Neither are any of the listeners to that station...
"What Good" is not doing very good.
"Que Buena" translates as "It's very good" or "It's very fine." It's an idiomatic usage of "que" and can be applied to "Que rico" for "It's really delicious" or "que tonto" for "it's really dumbe" and so on.
The KJOJ signal really covers no one in Houston metro, and only those in the South areas near the coast get a good signal from KJOJ. Considering that is the same area that KNTE services, I would have thought that it's impact on the ratings would be minimal. I guess I am wrong.
KNTE is vastly less useful for the MSA than KJOJ (and even moreso than the new KJOJ facility) as it barely scratches the metro. KJOJ covers all of Brazoria, most of fort Bend and Galveston, and parts of Chambers and Harris.
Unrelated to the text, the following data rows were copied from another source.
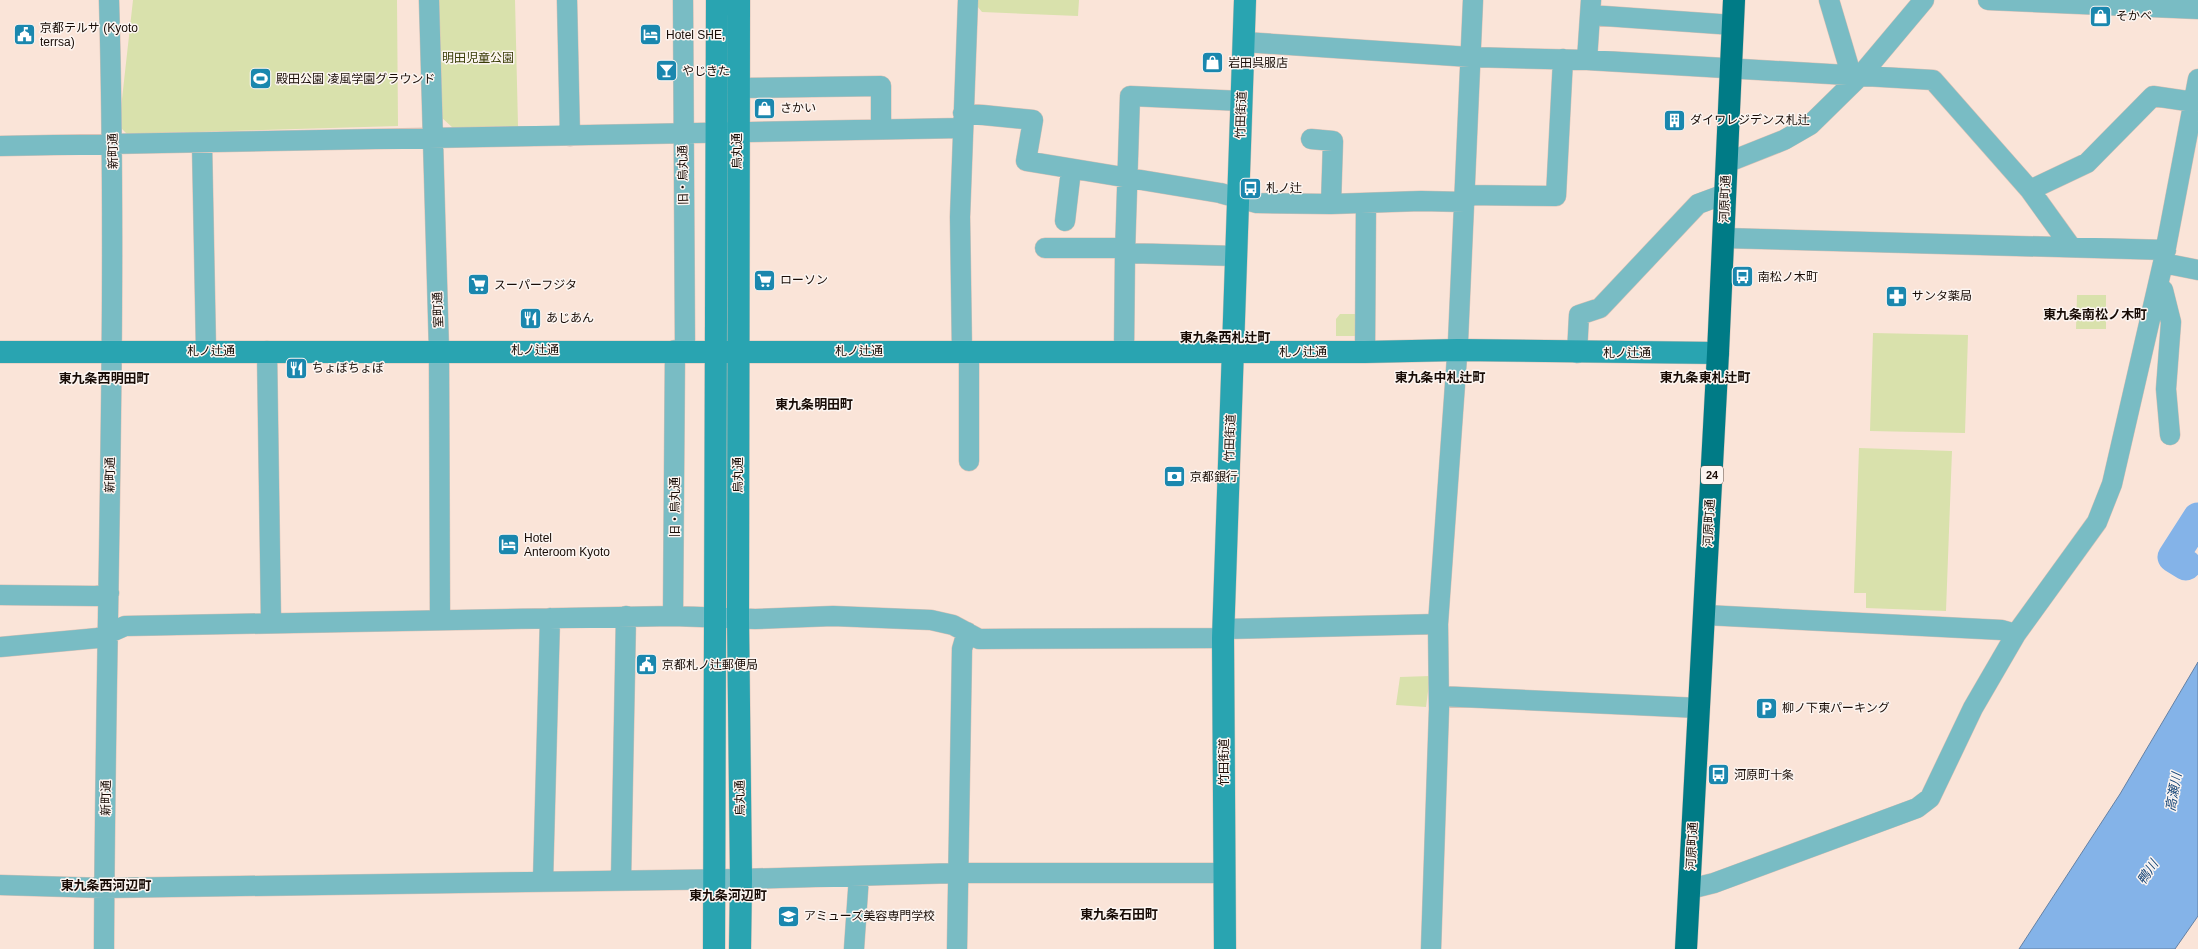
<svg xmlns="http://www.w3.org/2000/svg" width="2198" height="949" viewBox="0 0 2198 949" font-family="Helvetica,'Noto Sans JP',sans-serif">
<rect width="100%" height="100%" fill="#fae4d8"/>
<path fill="#d9e1ac" d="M133,0H397L398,126L127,134L119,126Z
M438,0H515L518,126L453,128L441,117Z
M977,0H1079L1078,16L982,12L977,6Z
M2077,295H2106V329H2076Z
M1340,314H1363V336H1336V319Z
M1873,333L1968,335L1965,433L1870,431Z
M1859,448L1952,451L1946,611L1866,608V593H1854Z
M1430,676L1426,707L1396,705L1400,677Z"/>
<path fill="#84b3e8" stroke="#6481a4" d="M2198,662V916L2175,949H2019L2120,794Z"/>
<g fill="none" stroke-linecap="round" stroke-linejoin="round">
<path stroke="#84b3e8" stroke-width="31" d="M2186,565L2173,557L2198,518"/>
<defs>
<path id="street" d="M429,0L439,351L440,619
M567,0L570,136
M683,0L685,350
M1829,0L1851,74
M1988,0L2198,9
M1590,15L1733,25
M1244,42L1470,57L1587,60L1933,80L2030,190L2071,247
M1587,60L1591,0
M738,88L881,86V129
M963,113L1033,120L1026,161L1220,193L1257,203L1331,204L1421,201L1465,202
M1311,139L1333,141L1331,204
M202,143L206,350
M0,146L962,128
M1726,163L1784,140L1810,125L1861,75L1924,0
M2030,190L2087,163L2153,96L2194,102
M1464,195L1556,196L1563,59
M1065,221L1071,170
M1723,238L2166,250
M1045,248H1125
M1125,253L1236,256
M2163,263L2198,270
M2158,286L2163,290L2171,322L2166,389L2170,435
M267,351L271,622
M962,351L960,217L968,0
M969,351V461
M1124,352L1125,253L1130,96L1242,101
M1365,352L1366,203
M1577,353L1579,315L1600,308L1698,204L1725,194
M0,595L96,596L109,593
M1705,615L2002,630L2016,634
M673,616L675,350
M1224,629L1438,624
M0,647L98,638L125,626L673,616L755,619L833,616L931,620L953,625L979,639L1223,638
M1439,696L1699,708
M621,880L626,616
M543,881L550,618
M0,885L104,888L741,879L958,873H1225
M1690,889L1714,883L1917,808L1930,798L1973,708L2016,634L2097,522L2112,484L2163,263L2198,79
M104,949C105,633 118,316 109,0
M854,949L859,876
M957,949L962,649L967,632
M1431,949L1439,709L1438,624L1458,342L1473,0"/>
<path id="secondary" d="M739,0L738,618L741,879L740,949
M0,352H1365L1458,350L1718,353
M714,949L717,0
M1225,949L1223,638L1245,0"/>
<path id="highway" d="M1686,949L1718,353L1734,0"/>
</defs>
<use href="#street" stroke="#d6c1b6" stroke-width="21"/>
<use href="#secondary" stroke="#d6c1b6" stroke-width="23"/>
<use href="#highway" stroke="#d6c1b6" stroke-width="23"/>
<use href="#street" stroke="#79bcc4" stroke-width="20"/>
<use href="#secondary" stroke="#29a4b1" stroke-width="22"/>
<use href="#highway" stroke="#007b86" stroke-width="22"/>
</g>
<defs>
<symbol id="shop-square" viewBox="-11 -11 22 22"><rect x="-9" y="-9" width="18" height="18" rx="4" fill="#1a87ae" stroke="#fcf5f1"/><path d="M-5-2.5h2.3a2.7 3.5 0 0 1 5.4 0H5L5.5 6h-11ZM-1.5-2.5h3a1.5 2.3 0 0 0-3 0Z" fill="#fff"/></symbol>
<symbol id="civic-square" viewBox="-11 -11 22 22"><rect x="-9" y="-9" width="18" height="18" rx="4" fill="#1a87ae" stroke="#fcf5f1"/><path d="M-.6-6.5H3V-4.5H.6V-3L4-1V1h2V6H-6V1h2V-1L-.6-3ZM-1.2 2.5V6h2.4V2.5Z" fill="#fff"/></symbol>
<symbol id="hotel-square" viewBox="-11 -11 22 22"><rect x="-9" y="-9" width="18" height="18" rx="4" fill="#1a87ae" stroke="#fcf5f1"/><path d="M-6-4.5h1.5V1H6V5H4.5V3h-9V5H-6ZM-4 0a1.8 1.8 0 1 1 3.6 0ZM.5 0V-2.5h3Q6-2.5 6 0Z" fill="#fff"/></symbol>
<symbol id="bar-square" viewBox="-11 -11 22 22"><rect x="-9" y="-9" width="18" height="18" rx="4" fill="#1a87ae" stroke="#fcf5f1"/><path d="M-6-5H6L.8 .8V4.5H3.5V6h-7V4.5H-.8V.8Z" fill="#fff"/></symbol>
<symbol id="stadium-square" viewBox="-11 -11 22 22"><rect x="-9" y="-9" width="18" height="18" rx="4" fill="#1a87ae" stroke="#fcf5f1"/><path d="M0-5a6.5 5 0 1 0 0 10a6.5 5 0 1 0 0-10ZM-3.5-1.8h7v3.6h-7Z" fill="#fff"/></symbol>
<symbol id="building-square" viewBox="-11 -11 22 22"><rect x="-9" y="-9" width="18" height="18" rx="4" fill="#1a87ae" stroke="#fcf5f1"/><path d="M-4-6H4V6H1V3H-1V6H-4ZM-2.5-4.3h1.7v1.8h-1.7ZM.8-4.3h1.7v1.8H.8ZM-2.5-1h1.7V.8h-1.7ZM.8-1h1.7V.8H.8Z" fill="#fff"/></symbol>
<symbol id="bus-square" viewBox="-11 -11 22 22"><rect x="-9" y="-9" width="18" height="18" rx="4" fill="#1a87ae" stroke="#fcf5f1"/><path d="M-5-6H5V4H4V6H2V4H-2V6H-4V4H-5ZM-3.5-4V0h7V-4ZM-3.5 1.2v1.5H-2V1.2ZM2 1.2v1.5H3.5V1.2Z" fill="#fff"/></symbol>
<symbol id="supermarket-square" viewBox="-11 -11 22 22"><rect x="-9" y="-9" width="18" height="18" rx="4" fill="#1a87ae" stroke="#fcf5f1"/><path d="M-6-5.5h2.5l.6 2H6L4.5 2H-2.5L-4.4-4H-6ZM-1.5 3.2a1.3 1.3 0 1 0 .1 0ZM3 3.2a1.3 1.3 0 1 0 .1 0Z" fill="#fff"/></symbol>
<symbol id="pharmacy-square" viewBox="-11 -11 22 22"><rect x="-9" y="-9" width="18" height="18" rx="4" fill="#1a87ae" stroke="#fcf5f1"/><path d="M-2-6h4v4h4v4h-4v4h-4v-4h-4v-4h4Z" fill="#fff"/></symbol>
<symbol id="restaurant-square" viewBox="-11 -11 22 22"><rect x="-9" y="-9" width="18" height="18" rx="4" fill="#1a87ae" stroke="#fcf5f1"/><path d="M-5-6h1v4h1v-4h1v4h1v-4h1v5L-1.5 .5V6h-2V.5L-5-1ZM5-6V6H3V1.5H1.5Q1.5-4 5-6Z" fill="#fff"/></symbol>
<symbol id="bank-square" viewBox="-11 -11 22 22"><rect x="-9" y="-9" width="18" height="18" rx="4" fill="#1a87ae" stroke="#fcf5f1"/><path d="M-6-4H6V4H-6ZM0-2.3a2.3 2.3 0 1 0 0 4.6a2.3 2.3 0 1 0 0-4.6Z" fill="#fff"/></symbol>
<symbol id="parking-square" viewBox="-11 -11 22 22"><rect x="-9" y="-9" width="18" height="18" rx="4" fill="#1a87ae" stroke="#fcf5f1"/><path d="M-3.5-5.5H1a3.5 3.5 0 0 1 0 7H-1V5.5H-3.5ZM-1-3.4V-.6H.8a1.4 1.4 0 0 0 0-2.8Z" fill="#fff"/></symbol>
<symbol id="university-square" viewBox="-11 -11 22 22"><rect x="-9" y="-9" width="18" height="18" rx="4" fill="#1a87ae" stroke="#fcf5f1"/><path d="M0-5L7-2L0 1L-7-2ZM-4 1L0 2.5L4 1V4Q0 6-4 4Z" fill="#fff"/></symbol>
</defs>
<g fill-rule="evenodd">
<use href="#shop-square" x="2088" y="4" width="25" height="25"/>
<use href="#civic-square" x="12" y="22" width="25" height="25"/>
<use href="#hotel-square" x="638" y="22" width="25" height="25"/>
<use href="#shop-square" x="1200" y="50" width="25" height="25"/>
<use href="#bar-square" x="654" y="58" width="25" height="25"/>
<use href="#stadium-square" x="248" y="66" width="25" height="25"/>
<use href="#shop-square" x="752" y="96" width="25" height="25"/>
<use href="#building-square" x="1662" y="108" width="25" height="25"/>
<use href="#bus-square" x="1238" y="176" width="25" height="25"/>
<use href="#bus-square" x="1730" y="264" width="25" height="25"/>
<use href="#supermarket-square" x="752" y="268" width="25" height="25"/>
<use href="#supermarket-square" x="466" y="272" width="25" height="25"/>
<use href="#pharmacy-square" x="1884" y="284" width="25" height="25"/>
<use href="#restaurant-square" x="518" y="306" width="25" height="25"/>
<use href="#restaurant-square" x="284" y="356" width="25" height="25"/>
<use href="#bank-square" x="1162" y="464" width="25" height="25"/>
<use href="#hotel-square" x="496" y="532" width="25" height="25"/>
<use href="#civic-square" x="634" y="652" width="25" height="25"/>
<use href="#parking-square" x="1754" y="696" width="25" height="25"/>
<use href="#bus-square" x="1706" y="762" width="25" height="25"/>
<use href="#university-square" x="776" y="904" width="25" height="25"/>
</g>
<g text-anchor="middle" stroke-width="3" stroke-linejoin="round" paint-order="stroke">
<rect fill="#fcf5f1" stroke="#5c524c" stroke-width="1" x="1701" y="466" width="22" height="18" rx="3"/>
<g font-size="11" font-weight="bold" fill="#180c06">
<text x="1712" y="479">24</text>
</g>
<g font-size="12" fill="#180c06" stroke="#fcf5f1" text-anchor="start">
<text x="2116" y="20">そかべ</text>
<text x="40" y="32">京都テルサ (Kyoto<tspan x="40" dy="14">terrsa)</tspan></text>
<text x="666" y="39">Hotel SHE,</text>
<text x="1228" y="67">岩田呉服店</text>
<text x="682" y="75">やじきた</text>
<text x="276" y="83">殿田公園 凌風学園グラウンド</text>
<text x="780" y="112">さかい</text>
<text x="1690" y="124">ダイワレジデンス札辻</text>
<text x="1266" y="192">札ノ辻</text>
<text x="1758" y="281">南松ノ木町</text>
<text x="780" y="284">ローソン</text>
<text x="494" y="289">スーパーフジタ</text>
<text x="1912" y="300">サンタ薬局</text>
<text x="546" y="322">あじあん</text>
<text x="312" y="372">ちょぼちょぼ</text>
<text x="1190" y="481">京都銀行</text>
<text x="524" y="542">Hotel<tspan x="524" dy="14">Anteroom Kyoto</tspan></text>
<text x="662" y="669">京都札ノ辻郵便局</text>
<text x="1782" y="712">柳ノ下東パーキング</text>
<text x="1734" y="779">河原町十条</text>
<text x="804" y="920">アミューズ美容専門学校</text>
</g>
<g font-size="12" fill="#383c05" stroke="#fcf5f1">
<text x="478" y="62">明田児童公園</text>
</g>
<g font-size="12" fill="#180c06" stroke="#fcf5f1">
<text transform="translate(1241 115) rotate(-88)" y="4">竹田街道</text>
<text transform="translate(113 151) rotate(-91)" y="4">新町通</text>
<text transform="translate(737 151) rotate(-90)" y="4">烏丸通</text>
<text transform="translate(683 175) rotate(-91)" y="4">旧・烏丸通</text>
<text transform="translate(1725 199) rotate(-88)" y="4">河原町通</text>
<text transform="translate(438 310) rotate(-92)" y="4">室町通</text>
<text x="535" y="354">札ノ辻通</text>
<text x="211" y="355">札ノ辻通</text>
<text x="859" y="355">札ノ辻通</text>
<text x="1303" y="356">札ノ辻通</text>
<text x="1627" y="357">札ノ辻通</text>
<text transform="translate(1230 438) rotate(-88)" y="4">竹田街道</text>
<text transform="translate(110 475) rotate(-89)" y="4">新町通</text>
<text transform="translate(738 475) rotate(-90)" y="4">烏丸通</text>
<text transform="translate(675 507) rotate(-90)" y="4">旧・烏丸通</text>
<text transform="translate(1709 523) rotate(-87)" y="4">河原町通</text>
<text transform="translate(1224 762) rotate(-90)" y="4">竹田街道</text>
<text transform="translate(106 798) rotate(-89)" y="4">新町通</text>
<text transform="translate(740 798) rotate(-91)" y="4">烏丸通</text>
<text transform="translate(1692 846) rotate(-87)" y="4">河原町通</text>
</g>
<g font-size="13" font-weight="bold" fill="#180c06" stroke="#fcf5f1">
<text x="2095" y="319">東九条南松ノ木町</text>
<text x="1225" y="342">東九条西札辻町</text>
<text x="1440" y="382">東九条中札辻町</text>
<text x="1705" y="382">東九条東札辻町</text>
<text x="104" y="383">東九条西明田町</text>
<text x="814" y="409">東九条明田町</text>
<text x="106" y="890">東九条西河辺町</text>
<text x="728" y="900">東九条河辺町</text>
<text x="1119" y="919">東九条石田町</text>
</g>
<g font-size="13" font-style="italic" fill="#174678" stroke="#fcf5f1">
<text transform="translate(2173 792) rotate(-80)" y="5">高瀬川</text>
<text transform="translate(2147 872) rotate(-56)" y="5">鴨川</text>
</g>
</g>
</svg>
It pretty much meets KTJM, although this means that the borderline signal areas are mostly Harris Centreal and the far norhtern counties.
Remember that the MSA is Austin, Brazoria, Chambers, Fort Bend, Galveston, Harris, Liberty, Montgomery, Polk, San Jacinto and Waller counties. And "MSA" to Arbitron does not mean the same thing as it does to the OMB... Arbitron calls their metros Metropolitan Survey Areas, while the OMB (and Census) call them Metropolitan Statistical Areas, and frequently they are not the same.